Heat of Combustion, Enthalpy

Dear PF Forum,
But I don't understand what it means. Can someone help me?

https://en.wikipedia.org/wiki/Heat_of_combustion
A: Heat of combustion of CH4 is 50.09 MJ/kg
https://en.wikipedia.org/wiki/Standard_enthalpy_change_of_formation_(data_table)
B: Enthalpy of water: -285.88 KJ/mol
C: Enthalpy of CO2: -393.509 KJ/mol

Then, I'll try to do a simple calculation.

A: CH4 heat of combustion is 50.09 MJ/kg.
What does it mean?
Does it mean that if we burn 1 kg of CH4 completely
CH4 + 2O2 -> CO2 + 2H2O
It will produce 50.09 mega joules?

B: Enthalpy of water is 285.88 kj/mol
What does it mean?
If we combine 2 moles of Hydrogen and 1 moles of Oxygen, it will explode and gives 285.88 kilo joules?

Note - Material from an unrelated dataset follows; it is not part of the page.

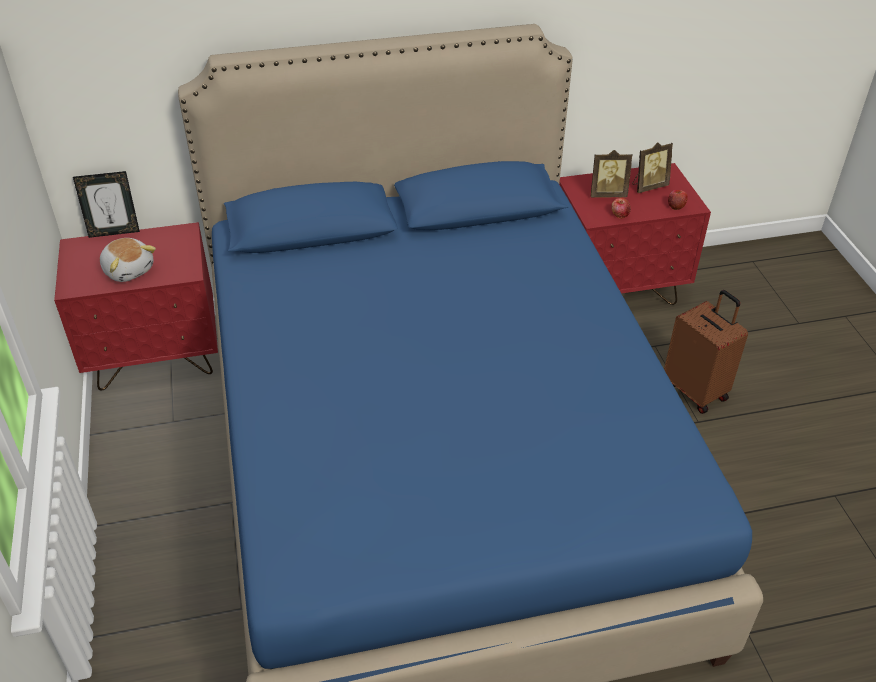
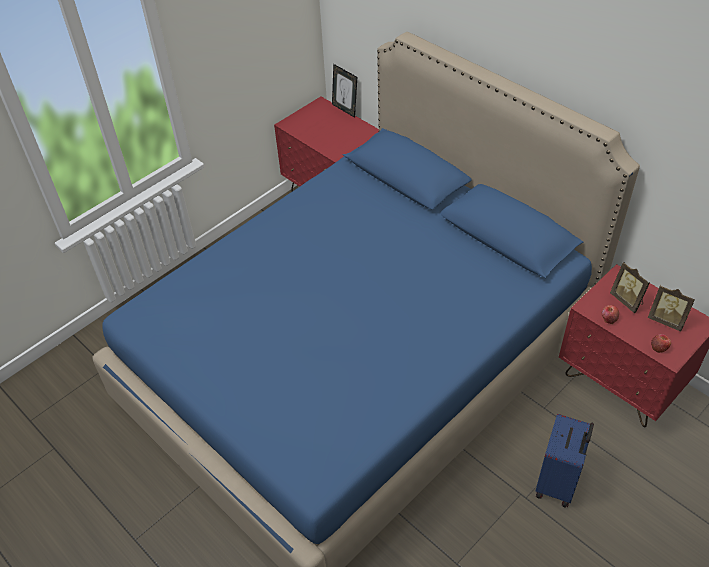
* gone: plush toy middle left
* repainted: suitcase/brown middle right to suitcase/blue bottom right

C: Then I did some calculation...
The heat of combustion of
1 moles CH4 + 2 moles O2 -> 1 moles CO2 + 2 moles H2O
16 gr CH4 + 32 gr O2 -> 44 gr CO2 + 36 gr H2O will gives 50.09 MJ/kg * 16 gr = 801.44 KJ

The enthalpy of
1 moles H2O: -285.88 KJ
1 moles CO2: -393.519 KJ

Combining those two:
2 moles H2O: -571.76 KJ/mol
1 moles CO2: -393.519 KJ/mol
= 965.269 KJ

801.44 KJ ≠ 965.269 KJ

Where did I go wrong?
Or my understanding of the concept of heat combustion and enthalpy is wrong.

Bystander
Homework Helper
Gold Member
Check the "phase" of water (liq/vap).

• Stephanus
Check the "phase" of water (liq/vap).
Of course. Thanks. The numbers are close now.

Chestermiller
Mentor
Of course. Thanks. The numbers are close now.
Liquid water vs water vapor accounts for only about half the difference. You also forgot to subtract the heat of formation of methane, which is -75 kJ/mole.

Chet

• Stephanus
James Pelezo
Gold Member
You might also read about Hess's Law Equation. That is, if you haven't already done so. Heat of Rxn (or, Heat of Combustion in this case) = (Sum of Enthalpies of Formation of Products) - (Sum of Enthalpies of formation of Reactants) Google 'Enthalpy of Formation Tables' You'll get many 'energy of formation' values to apply.

• Stephanus